Wednesday, February 21, 2018

You May Experience A Burning Sensation: Reaper Fire Giants, Elementals & Other Red-Hot Scorchers

Showcasing a mix of fiery figures painted over the last few years.  Why now?  Because I'm sick and tired of winter.  Just END, already!
 
Huge and medium Fire Elementals
 

 
Another huge Fire Elemental


 
Custom built Thoqqua, for fans of obscure D&D monsters


 
Flame Cultists and summoned Elemental


 
Fire Mage and Goblin Minions


 
Fire Giant Warrior


 
Fire Giant Bodyguard


 
Fire Giant Princess and custom built scenery



Group shot of another set of them with a Mordheim soldier for scale





Sunday, February 11, 2018

Stargrunt 15mm Armored Alien Infantry (or are they Battledroids?)

Just a quick showcase of my latest stab at painting Ground Zero Games' Crusty aliens in armored environmental suits.  I've painted these several times over the years, and I think this is my favorite color scheme to date.  The models are single piece casting with an optional separate backpack with odd "mantis claw" arms on them and what might be jump jets or just extra air tanks.  In this case I've left off the packs since I wanted the model to look a bit less busy.

 
There are three different sculpts of the basic trooper with energy rifle, sold in packs of six models.

 
As well as a special weapons pack with three each of two different weapons.

 
The backs of the models are fully detailed, which you can't see when the backpacks are glued on.  With them left off they're a bit less alien looking but still pretty clearly non-human.

 
Personally, I think they'd also make pretty good alien combat robot types, and would probably fit in a Star Wars game comfortably as a battledroid of some kind.  So, pretty versatile, maybe more so than the "naked" Crusty models are.

Monday, February 5, 2018

Dreadful Things: Mashaaf

Latest model off the workbench, Reaper's Mashaaf from their first Bones Kickstarter.

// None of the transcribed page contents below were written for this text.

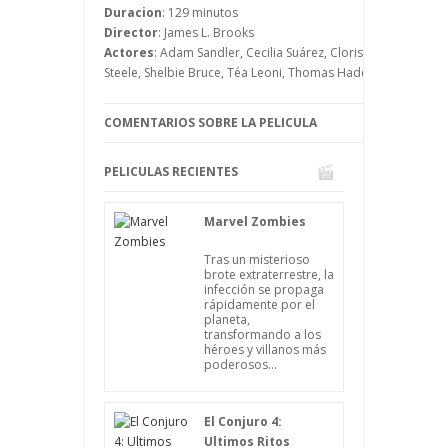
desconocimiento del idioma de Flor, que
Duracion
: 129 minutos
poco a poco irá conociendo la forma de
Director
: James L. Brooks
vida norteamericana.
Actores
: Adam Sandler, Cecilia Suárez, Cloris Leachman, Ia
Steele, Shelbie Bruce, Téa Leoni, Thomas Haden Church, Vict
COMENTARIOS SOBRE LA PELICULA
PELICULAS RECIENTES
Marvel Zombies
Tras un misterioso
brote extraterrestre, la
infección se propaga
rápidamente por el
planeta,
transformando a los
héroes y villanos más
poderosos...
El Conjuro 4:
Ultimos Ritos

A VERY large model, seen here re-based onto a 120mm base with some added alien eggs from Troll Forged Games/

 
The figure is Bones plastic, and really exemplifies the main beef many people have with Bones.

 
Mashaaf is only about $30 retail, much cheaper than it would be in metal or resin, which is nice.  Comparably sized GW plastics would run at least twice that, maybe more - and the model is a boxed set rather than a blister, which probably added a good $5 to the cost.

 
But the little side claws (which are part of the main body casting) and the two bigger claw arms (which are separate) are not well served by being made of Bones.

 
They're disturbingly flexible, much like the weapons on many smaller Bones figs.  Admittedly they're almost impossible to damage, but it still feels very wrong.

 
Reaper could have (and I would argue should have) cast the flexible bits either in metal or the harder plastics they've been using on some Bones scenery and terrain pieces.  A multi-media kit might have driven the cost up another $5 or even $10, but even at $40 this thing would be a bargain - and making less fancy custom packaging could have pulled the cost back down.

 
I've seen several people replace the claws with hard plastic Tyranid parts, which indicates I'm not the only one who disliked the bendy Bones plastic.

 
Still, it's inexpensive enough that I can't say it's an outright bad buy.  Just feels like a waste of an opportunity to make a good kit even better by going with a multi-media design.  Very typical of Bones-era Reaper decisions, where they regularly sacrifice some quality to keep costs down.

 
Mashaaf was a first-wave Bones release though, so maybe now that Reaper's had more experience with the stuff maybe we'll see them do multi-media at some point down the road.  The material is best for the big chunky parts of any model, not good at all for finer detailing like hair and faces.

 
It does loom menacingly over your average 28mm trooper, doesn't it?